Re: random minor benchmark: Re: Copy 20 tarfiles: ext2 vs (reiser4,unixfile) vs (reiser4,cryptcompress)
From: Hans Reiser
Date: Fri Jan 27 2006 - 02:30:22 EST
Jens Axboe wrote:
>On Wed, Jan 25 2006, Hans Reiser wrote:
>
>
>>Notice how CPU speed (and number of cpus) completely determines
>>compression performance.
>>
>>cryptcompress refers to the reiser4 compression plugin, (unix file)
>>refers to the reiser4 non-compressing plugin.
>>
>>Edward Shishkin wrote:
>>
>>
>>
>>>Here are the tests that vs asked for:
>>>Creation (dd) of 20 tarfiles (the original 200M file is in ramfs)

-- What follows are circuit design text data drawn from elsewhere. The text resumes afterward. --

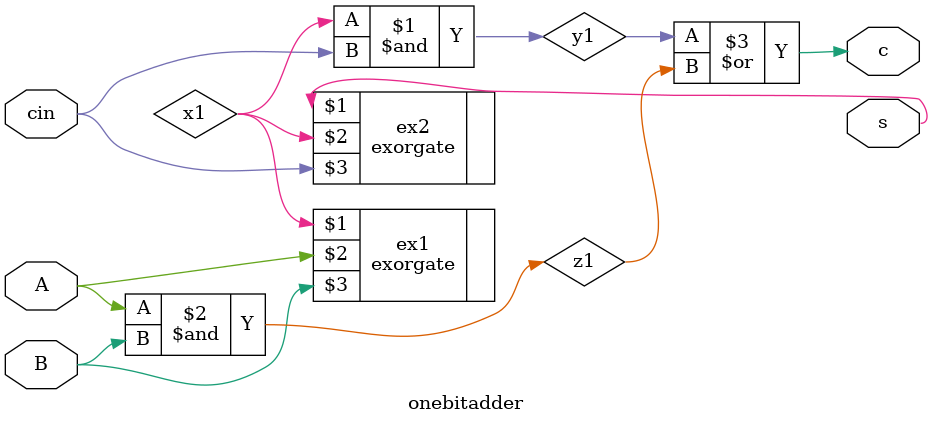
<source format=v>
`include "exorgate.v"

module onebitadder (
    output wire s,c,input wire A,B,cin
);
    wire x1,y1,z1;
    exorgate ex1(x1,A,B);
    exorgate ex2(s,x1,cin);
    and and1(y1,x1,cin);
    and and2(z1,A,B);
    or or1(c,y1,z1);

endmodule
</source>
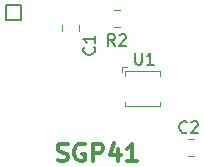
<source format=gbr>
%TF.GenerationSoftware,KiCad,Pcbnew,6.0.7-f9a2dced07~116~ubuntu20.04.1*%
%TF.CreationDate,2022-10-31T14:46:48+01:00*%
%TF.ProjectId,sgp41_board,73677034-315f-4626-9f61-72642e6b6963,rev?*%
%TF.SameCoordinates,Original*%
%TF.FileFunction,Legend,Top*%
%TF.FilePolarity,Positive*%
%FSLAX46Y46*%
G04 Gerber Fmt 4.6, Leading zero omitted, Abs format (unit mm)*
G04 Created by KiCad (PCBNEW 6.0.7-f9a2dced07~116~ubuntu20.04.1) date 2022-10-31 14:46:48*
%MOMM*%
%LPD*%
G01*
G04 APERTURE LIST*
%ADD10C,0.150000*%
%ADD11C,0.300000*%
%ADD12C,0.120000*%
G04 APERTURE END LIST*
D10*
X99568000Y-30988000D02*
X100838000Y-30988000D01*
X100838000Y-30988000D02*
X100838000Y-32258000D01*
X100838000Y-32258000D02*
X99568000Y-32258000D01*
X99568000Y-32258000D02*
X99568000Y-30988000D01*
D11*
X103957857Y-44168142D02*
X104172142Y-44239571D01*
X104529285Y-44239571D01*
X104672142Y-44168142D01*
X104743571Y-44096714D01*
X104815000Y-43953857D01*
X104815000Y-43811000D01*
X104743571Y-43668142D01*
X104672142Y-43596714D01*
X104529285Y-43525285D01*
X104243571Y-43453857D01*
X104100714Y-43382428D01*
X104029285Y-43311000D01*
X103957857Y-43168142D01*
X103957857Y-43025285D01*
X104029285Y-42882428D01*
X104100714Y-42811000D01*
X104243571Y-42739571D01*
X104600714Y-42739571D01*
X104815000Y-42811000D01*
X106243571Y-42811000D02*
X106100714Y-42739571D01*
X105886428Y-42739571D01*
X105672142Y-42811000D01*
X105529285Y-42953857D01*
X105457857Y-43096714D01*
X105386428Y-43382428D01*
X105386428Y-43596714D01*
X105457857Y-43882428D01*
X105529285Y-44025285D01*
X105672142Y-44168142D01*
X105886428Y-44239571D01*
X106029285Y-44239571D01*
X106243571Y-44168142D01*
X106315000Y-44096714D01*
X106315000Y-43596714D01*
X106029285Y-43596714D01*
X106957857Y-44239571D02*
X106957857Y-42739571D01*
X107529285Y-42739571D01*
X107672142Y-42811000D01*
X107743571Y-42882428D01*
X107815000Y-43025285D01*
X107815000Y-43239571D01*
X107743571Y-43382428D01*
X107672142Y-43453857D01*
X107529285Y-43525285D01*
X106957857Y-43525285D01*
X109100714Y-43239571D02*
X109100714Y-44239571D01*
X108743571Y-42668142D02*
X108386428Y-43739571D01*
X109315000Y-43739571D01*
X110672142Y-44239571D02*
X109815000Y-44239571D01*
X110243571Y-44239571D02*
X110243571Y-42739571D01*
X110100714Y-42953857D01*
X109957857Y-43096714D01*
X109815000Y-43168142D01*
D10*
%TO.C,C2*%
X114895333Y-41759142D02*
X114847714Y-41806761D01*
X114704857Y-41854380D01*
X114609619Y-41854380D01*
X114466761Y-41806761D01*
X114371523Y-41711523D01*
X114323904Y-41616285D01*
X114276285Y-41425809D01*
X114276285Y-41282952D01*
X114323904Y-41092476D01*
X114371523Y-40997238D01*
X114466761Y-40902000D01*
X114609619Y-40854380D01*
X114704857Y-40854380D01*
X114847714Y-40902000D01*
X114895333Y-40949619D01*
X115276285Y-40949619D02*
X115323904Y-40902000D01*
X115419142Y-40854380D01*
X115657238Y-40854380D01*
X115752476Y-40902000D01*
X115800095Y-40949619D01*
X115847714Y-41044857D01*
X115847714Y-41140095D01*
X115800095Y-41282952D01*
X115228666Y-41854380D01*
X115847714Y-41854380D01*
%TO.C,C1*%
X107037142Y-34583666D02*
X107084761Y-34631285D01*
X107132380Y-34774142D01*
X107132380Y-34869380D01*
X107084761Y-35012238D01*
X106989523Y-35107476D01*
X106894285Y-35155095D01*
X106703809Y-35202714D01*
X106560952Y-35202714D01*
X106370476Y-35155095D01*
X106275238Y-35107476D01*
X106180000Y-35012238D01*
X106132380Y-34869380D01*
X106132380Y-34774142D01*
X106180000Y-34631285D01*
X106227619Y-34583666D01*
X107132380Y-33631285D02*
X107132380Y-34202714D01*
X107132380Y-33917000D02*
X106132380Y-33917000D01*
X106275238Y-34012238D01*
X106370476Y-34107476D01*
X106418095Y-34202714D01*
%TO.C,U1*%
X110536095Y-35052380D02*
X110536095Y-35861904D01*
X110583714Y-35957142D01*
X110631333Y-36004761D01*
X110726571Y-36052380D01*
X110917047Y-36052380D01*
X111012285Y-36004761D01*
X111059904Y-35957142D01*
X111107523Y-35861904D01*
X111107523Y-35052380D01*
X112107523Y-36052380D02*
X111536095Y-36052380D01*
X111821809Y-36052380D02*
X111821809Y-35052380D01*
X111726571Y-35195238D01*
X111631333Y-35290476D01*
X111536095Y-35338095D01*
%TO.C,R2*%
X108799333Y-34488380D02*
X108466000Y-34012190D01*
X108227904Y-34488380D02*
X108227904Y-33488380D01*
X108608857Y-33488380D01*
X108704095Y-33536000D01*
X108751714Y-33583619D01*
X108799333Y-33678857D01*
X108799333Y-33821714D01*
X108751714Y-33916952D01*
X108704095Y-33964571D01*
X108608857Y-34012190D01*
X108227904Y-34012190D01*
X109180285Y-33583619D02*
X109227904Y-33536000D01*
X109323142Y-33488380D01*
X109561238Y-33488380D01*
X109656476Y-33536000D01*
X109704095Y-33583619D01*
X109751714Y-33678857D01*
X109751714Y-33774095D01*
X109704095Y-33916952D01*
X109132666Y-34488380D01*
X109751714Y-34488380D01*
D12*
%TO.C,C2*%
X115511252Y-43788000D02*
X114988748Y-43788000D01*
X115511252Y-42318000D02*
X114988748Y-42318000D01*
%TO.C,C1*%
X104294000Y-33215252D02*
X104294000Y-32692748D01*
X105764000Y-33215252D02*
X105764000Y-32692748D01*
%TO.C,U1*%
X109698000Y-36600000D02*
X112598000Y-36600000D01*
X109398000Y-36300000D02*
X109798000Y-36300000D01*
X109398000Y-36700000D02*
X109398000Y-36300000D01*
X112598000Y-36600000D02*
X112598000Y-37000000D01*
X109698000Y-37000000D02*
X109698000Y-36600000D01*
X112598000Y-39600000D02*
X112598000Y-39200000D01*
X109698000Y-39600000D02*
X112598000Y-39600000D01*
X109698000Y-39200000D02*
X109698000Y-39600000D01*
%TO.C,R2*%
X108762436Y-31396000D02*
X109216564Y-31396000D01*
X108762436Y-32866000D02*
X109216564Y-32866000D01*
%TD*%
M02*

</source>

>>>Kernel: 2.6.15-mm4 + current git snapshot of reiser4
>>>
>>>------------------------------------------
>>>
>>>Laputa workstation
>>>Uni Intel Pentium 4 (2.26 GHz) 512M RAM
>>>
>>>ext2:
>>>real 2m, 15s
>>>sys 0m, 14s
>>>
>>>reiser4(unix file)
>>>real 2m, 7s
>>>sys 0m, 23s
>>>
>>>reiser4(cryptcompress, lzo1, 64K)
>>>real 2m, 13s
>>>sys 0m, 11s
>>>
>>>
>
>Just curious - does your crypt plugin reside in user space?
>
>
>
No, kernel. It would have to encrypt+compress with every write to be
in user space, we encrypt+compress only at flush time, and that is a key
optimization (encryption is disabled at the moment due to needing a
little API work, but....) for file sets that are cachable.